« Figurante » : portrait d’une silhouette

figuranteLouise a vingt ans et gagne sa vie comme serveuse dans un hôtel miteux de province. Un jour, un client qui ressemble à son vieux père lui annonce qu’il est réalisateur et veut faire d’elle la muse de son prochain film…

J’avais repéré le roman de Dominique Pascaud parmi les sorties de la rentrée littéraire en raison de son titre, qui évoque d’emblée le milieu du cinéma. Un monde que je ne connais pas de très près mais qui m’a toujours vivement intéressée. Si les romans mettant en scène des vedettes existent, rares sont ceux qui s’attardent sur le destin des figurants. Il y a en effet une contradiction dans les termes entre la silhouette qui passe à l’écran sans être regardée ni même parfois vue, et le statut d’héroïne de roman.

Et pourtant, pour son premier opus, Dominique Pascaud a eu la bonne idée d’oser le paradoxe, composant le portrait d’une jeune fille banale qui se trouve soudain confrontée à une proposition extraordinaire. Louise s’était préparée à suivre un chemin tout tracé, où le comble de la réussite serait l’ouverture d’un établissement de chambre d’hôtes, en compagnie d’un homme qui l’a choisie sans que la décision paraisse vraiment réciproque.

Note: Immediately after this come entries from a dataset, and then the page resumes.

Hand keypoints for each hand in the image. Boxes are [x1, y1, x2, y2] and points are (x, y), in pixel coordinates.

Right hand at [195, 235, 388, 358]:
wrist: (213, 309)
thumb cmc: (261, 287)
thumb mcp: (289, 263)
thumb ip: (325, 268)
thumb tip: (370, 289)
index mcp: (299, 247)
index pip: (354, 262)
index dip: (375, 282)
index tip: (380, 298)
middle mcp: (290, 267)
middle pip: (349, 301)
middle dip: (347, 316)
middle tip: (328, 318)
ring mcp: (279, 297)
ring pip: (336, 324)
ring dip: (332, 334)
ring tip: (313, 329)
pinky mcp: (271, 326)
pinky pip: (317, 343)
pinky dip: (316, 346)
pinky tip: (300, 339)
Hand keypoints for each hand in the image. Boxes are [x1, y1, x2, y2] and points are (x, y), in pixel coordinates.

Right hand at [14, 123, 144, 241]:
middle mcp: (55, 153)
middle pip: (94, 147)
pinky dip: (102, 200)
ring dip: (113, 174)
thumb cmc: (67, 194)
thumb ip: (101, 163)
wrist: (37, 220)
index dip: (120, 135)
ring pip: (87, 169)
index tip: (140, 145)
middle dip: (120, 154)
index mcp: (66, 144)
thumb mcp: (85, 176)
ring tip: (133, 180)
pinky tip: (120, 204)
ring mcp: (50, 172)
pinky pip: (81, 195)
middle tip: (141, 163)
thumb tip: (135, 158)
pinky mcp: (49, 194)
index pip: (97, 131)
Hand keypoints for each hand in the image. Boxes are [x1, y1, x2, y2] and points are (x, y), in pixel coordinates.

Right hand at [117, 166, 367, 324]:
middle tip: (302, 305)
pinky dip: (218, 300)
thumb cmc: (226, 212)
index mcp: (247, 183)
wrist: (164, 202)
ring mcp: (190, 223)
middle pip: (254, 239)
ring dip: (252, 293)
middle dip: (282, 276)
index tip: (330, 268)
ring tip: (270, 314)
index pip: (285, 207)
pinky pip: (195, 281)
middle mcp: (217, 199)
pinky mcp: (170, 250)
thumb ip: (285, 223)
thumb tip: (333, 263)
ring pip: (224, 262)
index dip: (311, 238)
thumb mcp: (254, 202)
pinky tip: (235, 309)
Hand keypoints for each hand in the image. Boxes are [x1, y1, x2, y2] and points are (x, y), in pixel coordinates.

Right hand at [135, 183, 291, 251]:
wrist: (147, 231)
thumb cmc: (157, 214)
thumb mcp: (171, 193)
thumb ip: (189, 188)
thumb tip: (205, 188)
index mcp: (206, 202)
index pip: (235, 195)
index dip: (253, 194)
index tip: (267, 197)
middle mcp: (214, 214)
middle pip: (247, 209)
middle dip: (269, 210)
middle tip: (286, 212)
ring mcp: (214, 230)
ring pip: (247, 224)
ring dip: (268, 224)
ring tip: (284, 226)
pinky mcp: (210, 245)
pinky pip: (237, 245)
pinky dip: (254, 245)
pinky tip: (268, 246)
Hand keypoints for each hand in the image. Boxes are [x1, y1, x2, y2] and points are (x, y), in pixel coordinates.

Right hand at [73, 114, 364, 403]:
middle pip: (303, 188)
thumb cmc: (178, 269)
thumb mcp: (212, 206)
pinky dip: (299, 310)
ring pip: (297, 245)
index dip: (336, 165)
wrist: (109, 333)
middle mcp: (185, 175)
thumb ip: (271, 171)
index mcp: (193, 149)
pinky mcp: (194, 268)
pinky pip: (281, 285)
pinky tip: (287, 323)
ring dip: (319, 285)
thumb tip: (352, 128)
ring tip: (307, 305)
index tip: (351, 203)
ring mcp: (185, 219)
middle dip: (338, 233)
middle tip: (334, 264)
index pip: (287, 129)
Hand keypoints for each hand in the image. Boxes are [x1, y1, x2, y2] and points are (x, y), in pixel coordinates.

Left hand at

Contrairement à beaucoup de jeunes filles de son âge, Louise n’a jamais rêvé plus grand ni plus original qu’un emploi modeste et un garçon sans intérêt. La gloire, l’argent, le succès, des aventures débridées, très peu pour elle. Comme si, responsable malgré elle de la mort en couches de sa mère, Louise ne semblait rien mériter.

C’est par scènes juxtaposées, incluant des ellipses brutales qui égarent par moments le lecteur, que Dominique Pascaud dépeint cette jeune serveuse dans son environnement quotidien, ses gestes répétitifs et sa grande solitude intérieure. La proposition du réalisateur apparaît alors non comme la réalisation d’un rêve mais comme la possibilité d’une expérience, et surtout la révélation de l’individualité de Louise. Soudain, celle qui était habituée depuis sa plus tendre enfance à se fondre dans le décor devient une femme que l’on remarque, que l’on complimente sur son physique, son élégance naturelle et son intensité.

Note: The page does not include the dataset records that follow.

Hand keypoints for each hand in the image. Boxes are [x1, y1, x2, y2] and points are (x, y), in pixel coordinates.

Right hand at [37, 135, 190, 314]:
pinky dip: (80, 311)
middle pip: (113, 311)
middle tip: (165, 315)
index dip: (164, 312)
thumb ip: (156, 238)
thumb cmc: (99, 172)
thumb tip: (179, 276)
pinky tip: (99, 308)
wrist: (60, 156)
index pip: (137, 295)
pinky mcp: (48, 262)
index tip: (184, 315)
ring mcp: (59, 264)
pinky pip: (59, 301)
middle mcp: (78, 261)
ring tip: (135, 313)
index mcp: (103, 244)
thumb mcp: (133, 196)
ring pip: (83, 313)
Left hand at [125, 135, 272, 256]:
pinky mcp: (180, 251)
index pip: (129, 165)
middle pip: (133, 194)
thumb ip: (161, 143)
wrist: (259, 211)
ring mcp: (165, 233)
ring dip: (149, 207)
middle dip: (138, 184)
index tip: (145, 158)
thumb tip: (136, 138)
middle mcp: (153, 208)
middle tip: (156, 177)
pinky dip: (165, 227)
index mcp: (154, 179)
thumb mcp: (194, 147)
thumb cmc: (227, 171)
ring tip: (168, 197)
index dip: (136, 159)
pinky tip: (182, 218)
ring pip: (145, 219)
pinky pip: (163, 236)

Si la désillusion peut paraître cruelle, elle n’est finalement pas si dramatique, car le vieil homme a eu le mérite de générer une réflexion chez Louise. Qui est-elle ? Que veut-elle vraiment faire de sa vie ? Des chambres de l’hôtel au métro de Paris, Louise part alors en quête de son destin.

Elle comprend peu à peu que nul ne peut décider à sa place, et que personne ne peut lui imposer des rêves qui ne sont pas les siens. Il y a une certaine noblesse à se contenter de désirs simples et une forme de pureté dans le refus de Louise de se voir déposséder de ses choix. De figurante qu’elle était au départ, la jeune serveuse devient au fil des pages le premier rôle de sa propre vie.